If you are a woman who has a hard time saying no, you often feel overcommitted or overwhelmed and have lost track of your own needs, please read this blog post! If you are so blessed to have none of those issues, please skip the blog post but leave your advice in the comments!

Recently one of my life coaching clients started a new practice that we are calling The Mindful Maybe. She came to my office feeling frustrated for yet again agreeing to something that after some thought, she has no time and very little interest in doing.

Why did she say yes? She is a self-proclaimed people helper. Her identity has been formed around being there for her friends, her family and her work mates. So saying yes is an automatic for her. But, she is also trying to create time and space for a budding interest in art, she has two kids in elementary school and would like to make it to yoga class at least once per week. In other words, if she doesn’t start saying no more, she is doomed to feeling even more resentful.

So my life coaching client decided to gracefully say, “Maybe, I’ll get back to you,” to every single thing that came her way. Even those really obvious “yes” things like a best friend inviting her to dinner. That gives her the much needed pause, some deep breaths, and time for a few serious self-reflection questions.
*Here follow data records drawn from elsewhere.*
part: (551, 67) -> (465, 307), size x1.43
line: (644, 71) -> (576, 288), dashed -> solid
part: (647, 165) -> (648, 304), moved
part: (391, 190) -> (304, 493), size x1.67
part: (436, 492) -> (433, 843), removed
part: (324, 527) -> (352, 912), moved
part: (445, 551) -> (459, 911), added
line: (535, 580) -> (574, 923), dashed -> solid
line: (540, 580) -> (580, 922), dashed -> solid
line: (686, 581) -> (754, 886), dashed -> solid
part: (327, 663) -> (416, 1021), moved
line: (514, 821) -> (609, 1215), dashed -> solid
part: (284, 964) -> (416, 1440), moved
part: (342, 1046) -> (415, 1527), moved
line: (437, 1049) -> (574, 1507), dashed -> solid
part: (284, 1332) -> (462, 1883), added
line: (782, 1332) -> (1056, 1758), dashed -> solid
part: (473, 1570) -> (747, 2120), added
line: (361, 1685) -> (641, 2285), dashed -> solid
That is mindfulness in action!

Photo by Lisa Plummer

Photo by Lisa Plummer, shared via Flickr

Her self-reflection questions (to be asked when she is feeling calm and has time alone) are simple:

  • Why would I say yes to this?
  • If I say yes to this what else will I have to let go of or have less time/energy for?
  • How does my body feel about saying yes to this?
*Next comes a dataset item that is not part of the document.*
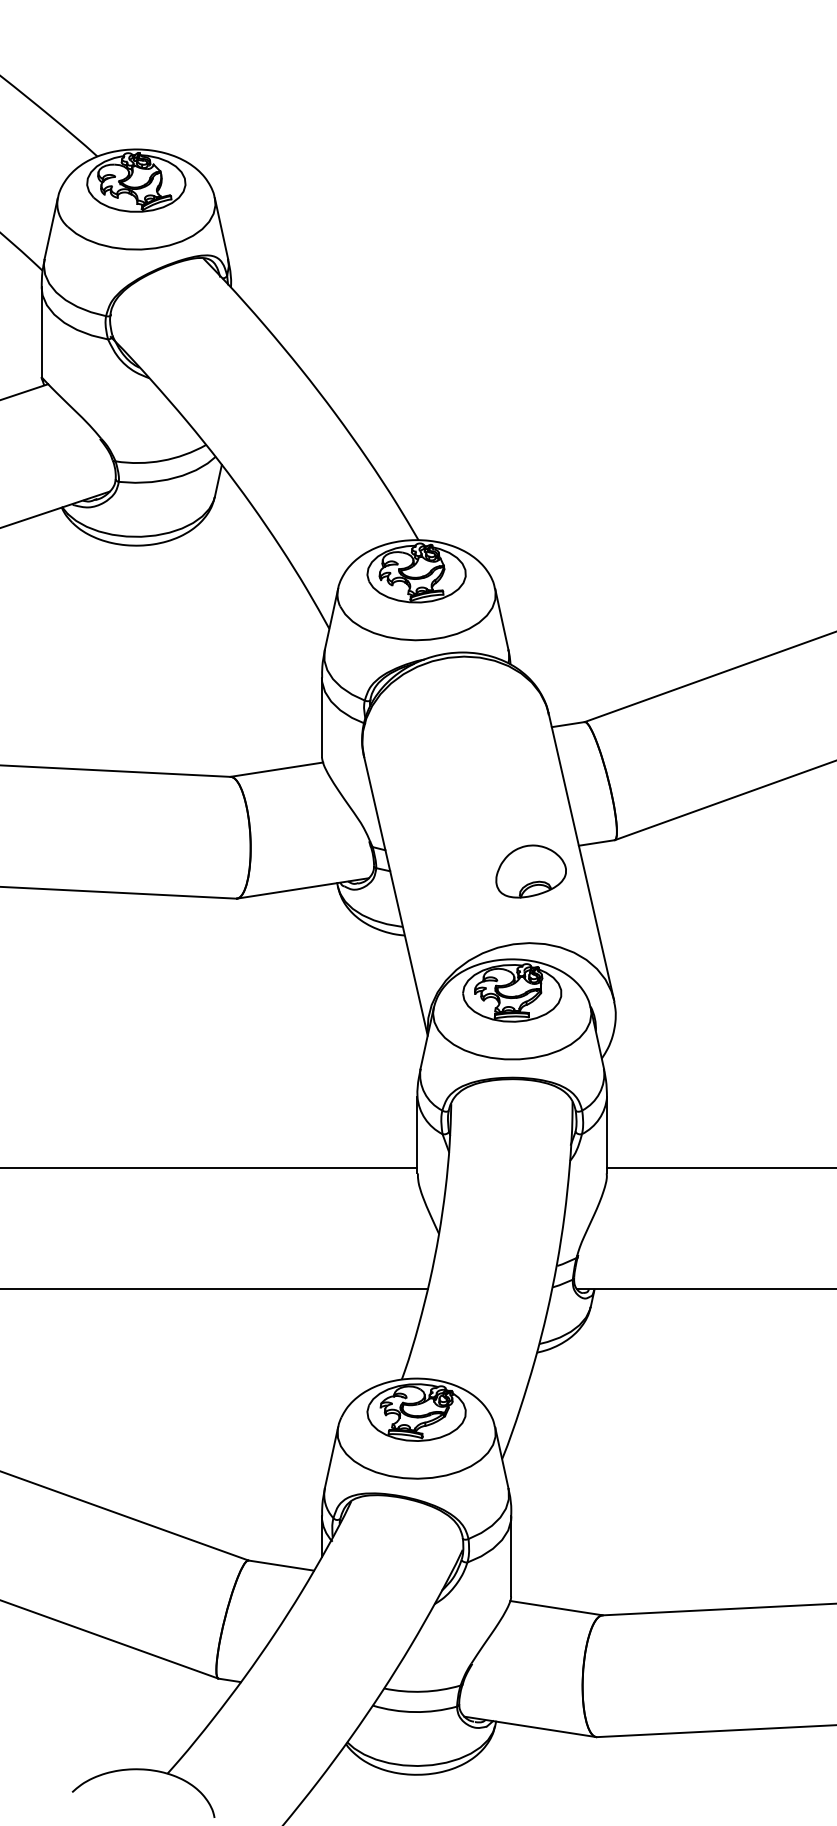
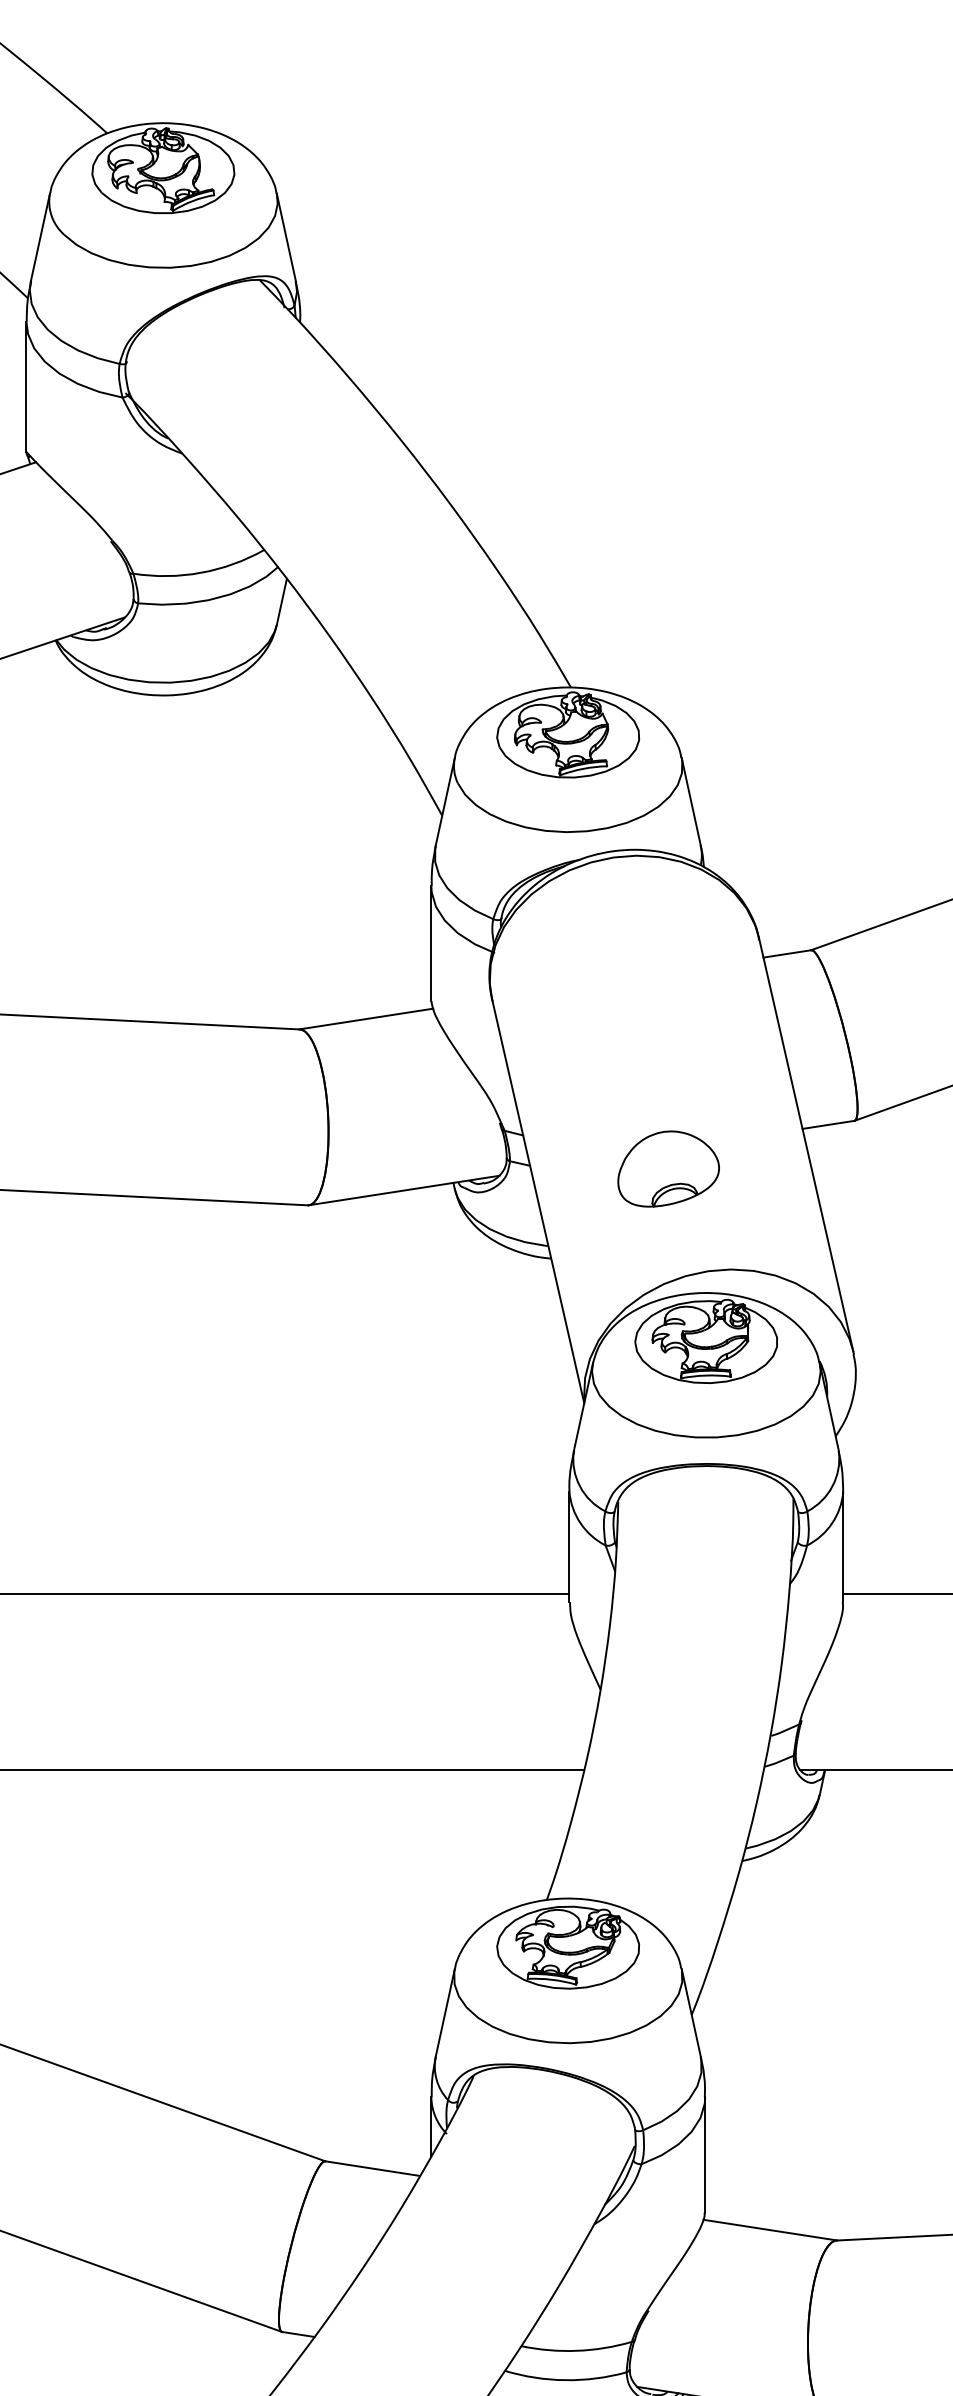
part: (530, 871) -> (667, 1168), moved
If she’s being honest with herself about why she’d be doing it, if it still allows her to tend to other important aspects of her life and if her body feels calm when she imagines the activity, she will say yes. But if she feels body tension, confusion about why she’d do it, and/or if it unreasonably takes time away from her current needs and values, then it is a clear no.I hope you try the Mindful Maybe in your own life. Let me know how it goes?